▶ _TRECHO DA FONTE_:
----------------------------------------

O chanceler do Japão, Toshimitsu Motegi, afirma que o país leva “muito a sério” as preocupações dos setores produtivos do Japão, em especial a agricultura e a pecuária, em relação ao início das negociações entre o país asiático e o Mercosul.
“Eu pude ouvir diretamente as opiniões das organizações relacionadas a esses segmentos e estou plenamente ciente das sensibilidades do lado japonês”, diz, em entrevista à Folha por email.
Iniciadas em junho, as tratativas visam estabelecer um Acordo de Parceria Econômica (EPA, na sigla em inglês), que busca expandir o acesso a diferentes mercados, entre eles o agropecuário, e deve diminuir as alíquotas de importação.
O Brasil ainda segue tentando a abertura do mercado japonês para a carne bovina, em um processo que avança lentamente e está em fase de liberação sanitária.
O setor pecuário brasileiro vive ainda os efeitos da salvaguarda chinesa para carne bovina, que estabeleceu uma cota anual de importação da commodity e afetou especialmente o Brasil, principal exportador de carne bovina para a China.

----------------------------------------

▶ _DADOS APRESENTADOS_:

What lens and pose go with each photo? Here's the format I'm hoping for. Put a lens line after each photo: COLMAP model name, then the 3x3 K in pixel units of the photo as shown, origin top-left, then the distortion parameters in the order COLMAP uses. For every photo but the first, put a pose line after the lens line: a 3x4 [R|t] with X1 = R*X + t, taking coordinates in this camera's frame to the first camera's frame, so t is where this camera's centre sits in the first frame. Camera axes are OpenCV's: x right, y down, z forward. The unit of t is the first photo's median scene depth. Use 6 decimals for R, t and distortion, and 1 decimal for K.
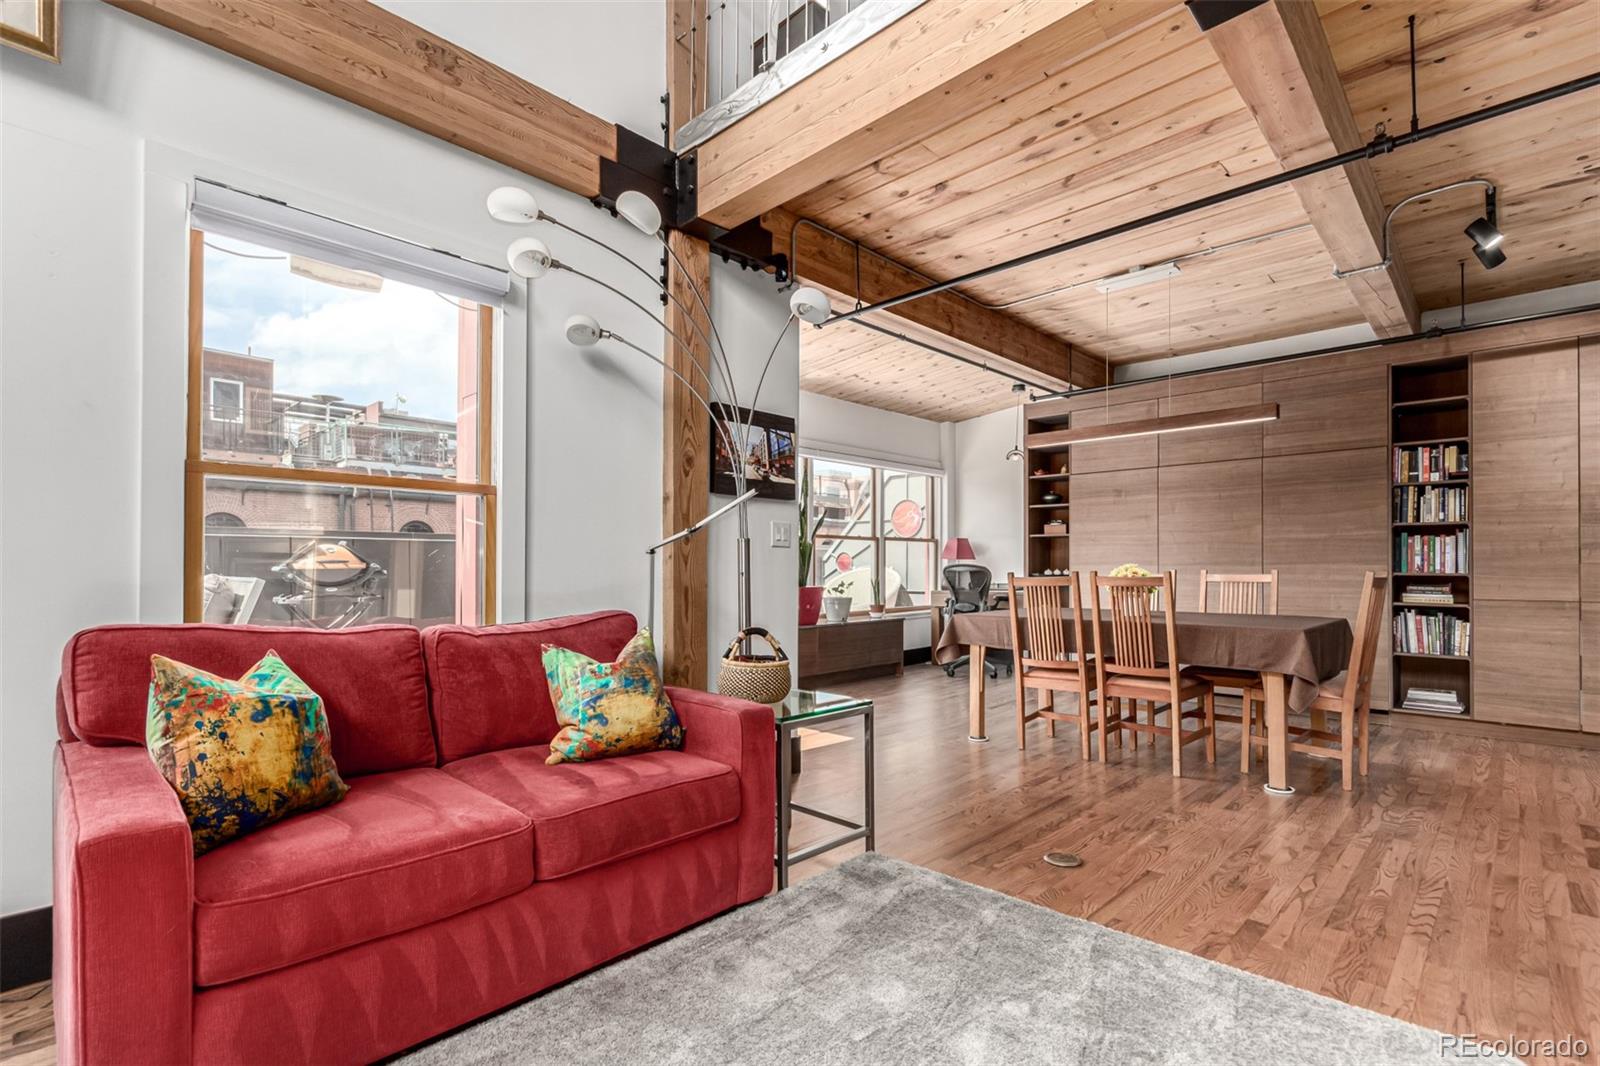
lens RADIAL K [[749.7, 0, 795.1], [0, 749.7, 564.2], [0, 0, 1]] dist [-0.001842, -0.000160]
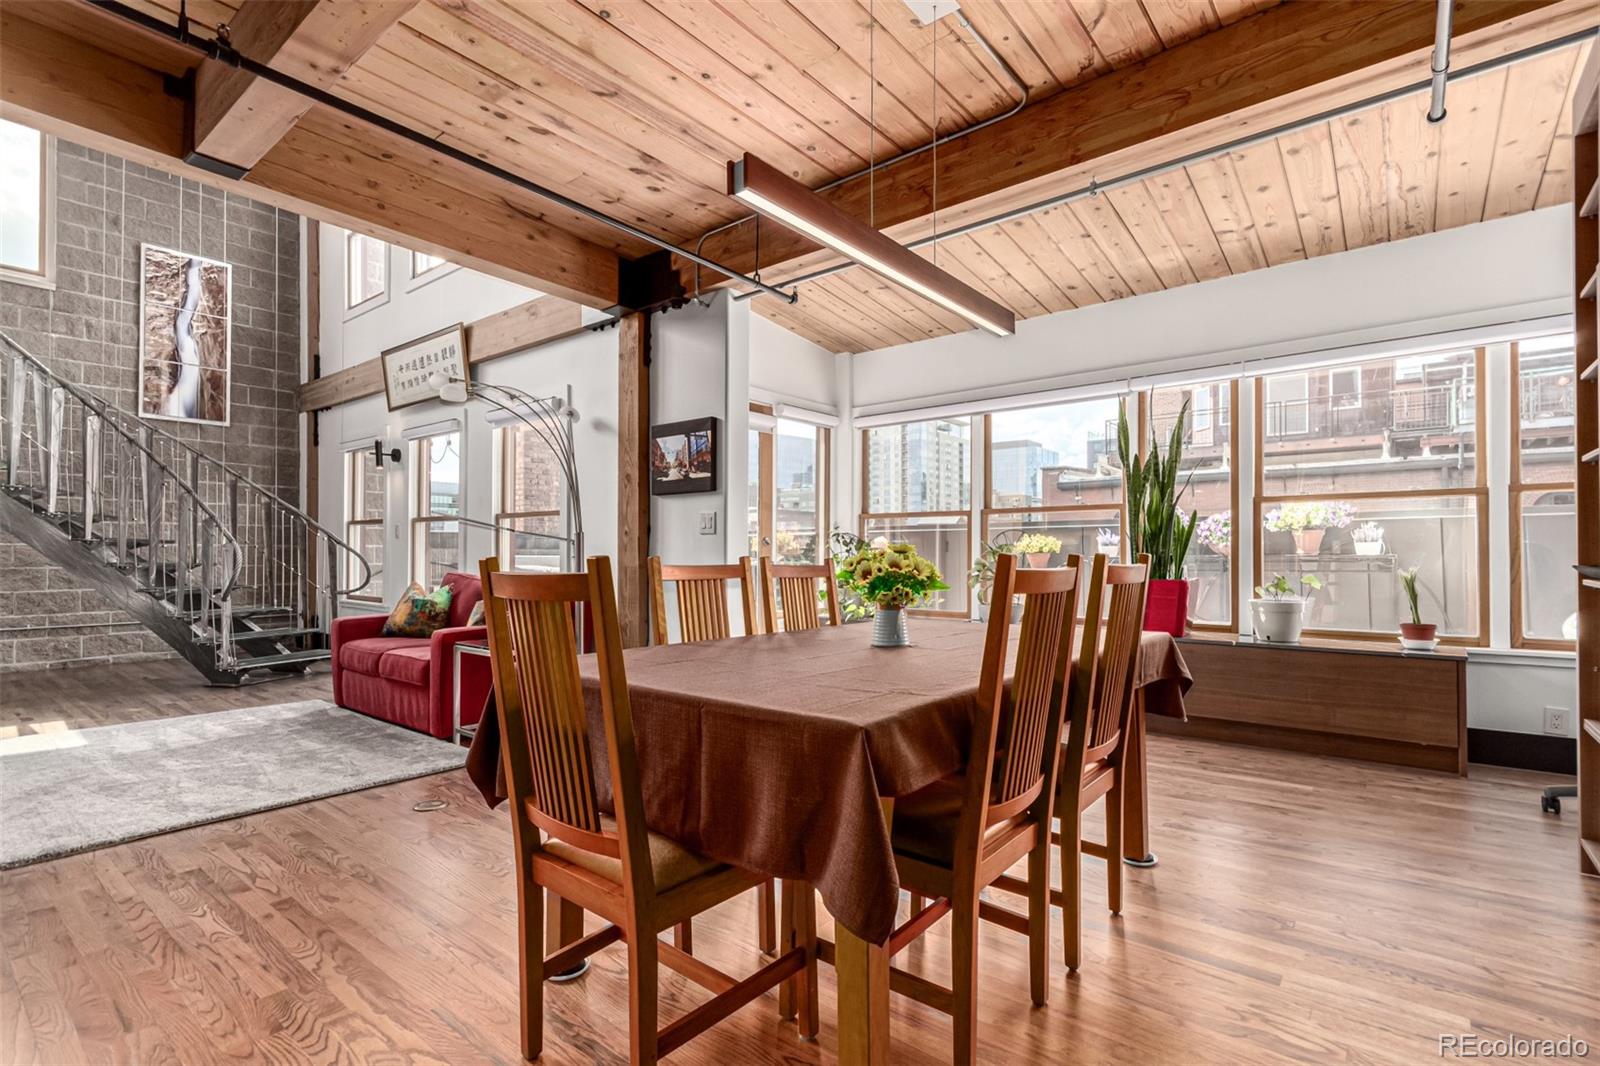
lens RADIAL K [[759.2, 0, 799.7], [0, 759.2, 540.3], [0, 0, 1]] dist [0.003916, 0.000729]
pose [[0.084771, -0.020070, -0.996198, 0.869559], [0.008145, 0.999778, -0.019449, 0.006935], [0.996367, -0.006465, 0.084916, 0.810034]]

----------------------------------------

▶ _TAREFA_:
No trecho sobre as negociações entre Japão e Mercosul, qual acordo as tratativas visam estabelecer?

▶ _RESULTADO_:
Um Acordo de Parceria Econômica (EPA, na sigla em inglês).